*Structure-from-motion data*.
· · · ·

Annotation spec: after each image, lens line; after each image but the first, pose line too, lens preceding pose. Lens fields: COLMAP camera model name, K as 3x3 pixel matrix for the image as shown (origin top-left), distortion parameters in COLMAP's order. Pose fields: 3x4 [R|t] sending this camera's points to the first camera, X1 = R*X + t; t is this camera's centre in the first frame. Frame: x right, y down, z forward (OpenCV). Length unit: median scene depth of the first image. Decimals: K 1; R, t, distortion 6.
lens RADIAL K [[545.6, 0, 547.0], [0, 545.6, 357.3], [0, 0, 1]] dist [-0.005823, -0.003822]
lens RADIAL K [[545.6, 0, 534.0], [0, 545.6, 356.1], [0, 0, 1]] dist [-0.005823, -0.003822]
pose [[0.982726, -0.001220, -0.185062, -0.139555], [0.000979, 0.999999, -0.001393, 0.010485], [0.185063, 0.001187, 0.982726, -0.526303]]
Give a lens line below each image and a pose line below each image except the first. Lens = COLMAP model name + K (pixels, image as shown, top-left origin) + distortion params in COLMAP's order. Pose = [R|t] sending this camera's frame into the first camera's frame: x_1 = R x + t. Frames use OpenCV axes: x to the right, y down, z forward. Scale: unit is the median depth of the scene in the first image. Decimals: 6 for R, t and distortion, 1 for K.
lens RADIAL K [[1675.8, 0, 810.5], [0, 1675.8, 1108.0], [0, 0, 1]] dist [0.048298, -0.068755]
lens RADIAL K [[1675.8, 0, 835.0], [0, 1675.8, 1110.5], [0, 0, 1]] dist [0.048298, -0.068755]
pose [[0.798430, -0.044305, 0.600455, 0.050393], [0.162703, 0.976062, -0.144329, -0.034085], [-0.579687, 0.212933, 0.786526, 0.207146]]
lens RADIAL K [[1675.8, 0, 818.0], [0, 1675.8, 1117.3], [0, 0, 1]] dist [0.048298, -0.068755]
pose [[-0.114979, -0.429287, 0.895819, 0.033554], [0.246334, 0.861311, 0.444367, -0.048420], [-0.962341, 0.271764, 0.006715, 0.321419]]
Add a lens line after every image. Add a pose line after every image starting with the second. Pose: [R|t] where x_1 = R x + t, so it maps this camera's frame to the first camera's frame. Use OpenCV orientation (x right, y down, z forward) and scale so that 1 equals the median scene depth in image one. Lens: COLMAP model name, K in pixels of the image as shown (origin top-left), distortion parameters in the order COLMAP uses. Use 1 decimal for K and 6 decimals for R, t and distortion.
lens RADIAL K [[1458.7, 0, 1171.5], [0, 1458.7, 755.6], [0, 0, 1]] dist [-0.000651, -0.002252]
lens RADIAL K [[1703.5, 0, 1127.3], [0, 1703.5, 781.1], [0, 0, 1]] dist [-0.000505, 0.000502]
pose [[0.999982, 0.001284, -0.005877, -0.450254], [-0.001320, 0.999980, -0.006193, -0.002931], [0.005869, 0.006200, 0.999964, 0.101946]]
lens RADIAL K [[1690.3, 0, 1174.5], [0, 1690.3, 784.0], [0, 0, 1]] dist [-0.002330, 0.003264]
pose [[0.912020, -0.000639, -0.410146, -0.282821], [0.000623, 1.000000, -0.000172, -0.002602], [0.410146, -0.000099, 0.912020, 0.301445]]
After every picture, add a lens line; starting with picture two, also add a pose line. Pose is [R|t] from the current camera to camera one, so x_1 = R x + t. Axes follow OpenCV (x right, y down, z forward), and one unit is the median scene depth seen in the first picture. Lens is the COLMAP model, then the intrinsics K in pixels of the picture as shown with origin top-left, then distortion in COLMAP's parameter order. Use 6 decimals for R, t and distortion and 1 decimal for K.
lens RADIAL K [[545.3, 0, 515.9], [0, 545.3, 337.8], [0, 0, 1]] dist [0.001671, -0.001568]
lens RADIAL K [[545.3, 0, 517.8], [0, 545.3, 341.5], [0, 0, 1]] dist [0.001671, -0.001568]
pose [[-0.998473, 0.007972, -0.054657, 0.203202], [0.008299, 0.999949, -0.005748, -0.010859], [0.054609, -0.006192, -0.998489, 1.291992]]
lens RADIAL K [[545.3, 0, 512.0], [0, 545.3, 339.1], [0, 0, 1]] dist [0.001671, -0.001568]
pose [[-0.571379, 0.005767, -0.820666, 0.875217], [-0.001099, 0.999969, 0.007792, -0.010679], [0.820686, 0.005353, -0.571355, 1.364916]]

· · · ·

*To do*.
Reproduce all of the data. Leave every line unchanged.

*Answer for this exercise*.
Annotation spec: after each image, lens line; after each image but the first, pose line too, lens preceding pose. Lens fields: COLMAP camera model name, K as 3x3 pixel matrix for the image as shown (origin top-left), distortion parameters in COLMAP's order. Pose fields: 3x4 [R|t] sending this camera's points to the first camera, X1 = R*X + t; t is this camera's centre in the first frame. Frame: x right, y down, z forward (OpenCV). Length unit: median scene depth of the first image. Decimals: K 1; R, t, distortion 6.
lens RADIAL K [[545.6, 0, 547.0], [0, 545.6, 357.3], [0, 0, 1]] dist [-0.005823, -0.003822]
lens RADIAL K [[545.6, 0, 534.0], [0, 545.6, 356.1], [0, 0, 1]] dist [-0.005823, -0.003822]
pose [[0.982726, -0.001220, -0.185062, -0.139555], [0.000979, 0.999999, -0.001393, 0.010485], [0.185063, 0.001187, 0.982726, -0.526303]]
Give a lens line below each image and a pose line below each image except the first. Lens = COLMAP model name + K (pixels, image as shown, top-left origin) + distortion params in COLMAP's order. Pose = [R|t] sending this camera's frame into the first camera's frame: x_1 = R x + t. Frames use OpenCV axes: x to the right, y down, z forward. Scale: unit is the median depth of the scene in the first image. Decimals: 6 for R, t and distortion, 1 for K.
lens RADIAL K [[1675.8, 0, 810.5], [0, 1675.8, 1108.0], [0, 0, 1]] dist [0.048298, -0.068755]
lens RADIAL K [[1675.8, 0, 835.0], [0, 1675.8, 1110.5], [0, 0, 1]] dist [0.048298, -0.068755]
pose [[0.798430, -0.044305, 0.600455, 0.050393], [0.162703, 0.976062, -0.144329, -0.034085], [-0.579687, 0.212933, 0.786526, 0.207146]]
lens RADIAL K [[1675.8, 0, 818.0], [0, 1675.8, 1117.3], [0, 0, 1]] dist [0.048298, -0.068755]
pose [[-0.114979, -0.429287, 0.895819, 0.033554], [0.246334, 0.861311, 0.444367, -0.048420], [-0.962341, 0.271764, 0.006715, 0.321419]]
Add a lens line after every image. Add a pose line after every image starting with the second. Pose: [R|t] where x_1 = R x + t, so it maps this camera's frame to the first camera's frame. Use OpenCV orientation (x right, y down, z forward) and scale so that 1 equals the median scene depth in image one. Lens: COLMAP model name, K in pixels of the image as shown (origin top-left), distortion parameters in the order COLMAP uses. Use 1 decimal for K and 6 decimals for R, t and distortion.
lens RADIAL K [[1458.7, 0, 1171.5], [0, 1458.7, 755.6], [0, 0, 1]] dist [-0.000651, -0.002252]
lens RADIAL K [[1703.5, 0, 1127.3], [0, 1703.5, 781.1], [0, 0, 1]] dist [-0.000505, 0.000502]
pose [[0.999982, 0.001284, -0.005877, -0.450254], [-0.001320, 0.999980, -0.006193, -0.002931], [0.005869, 0.006200, 0.999964, 0.101946]]
lens RADIAL K [[1690.3, 0, 1174.5], [0, 1690.3, 784.0], [0, 0, 1]] dist [-0.002330, 0.003264]
pose [[0.912020, -0.000639, -0.410146, -0.282821], [0.000623, 1.000000, -0.000172, -0.002602], [0.410146, -0.000099, 0.912020, 0.301445]]
After every picture, add a lens line; starting with picture two, also add a pose line. Pose is [R|t] from the current camera to camera one, so x_1 = R x + t. Axes follow OpenCV (x right, y down, z forward), and one unit is the median scene depth seen in the first picture. Lens is the COLMAP model, then the intrinsics K in pixels of the picture as shown with origin top-left, then distortion in COLMAP's parameter order. Use 6 decimals for R, t and distortion and 1 decimal for K.
lens RADIAL K [[545.3, 0, 515.9], [0, 545.3, 337.8], [0, 0, 1]] dist [0.001671, -0.001568]
lens RADIAL K [[545.3, 0, 517.8], [0, 545.3, 341.5], [0, 0, 1]] dist [0.001671, -0.001568]
pose [[-0.998473, 0.007972, -0.054657, 0.203202], [0.008299, 0.999949, -0.005748, -0.010859], [0.054609, -0.006192, -0.998489, 1.291992]]
lens RADIAL K [[545.3, 0, 512.0], [0, 545.3, 339.1], [0, 0, 1]] dist [0.001671, -0.001568]
pose [[-0.571379, 0.005767, -0.820666, 0.875217], [-0.001099, 0.999969, 0.007792, -0.010679], [0.820686, 0.005353, -0.571355, 1.364916]]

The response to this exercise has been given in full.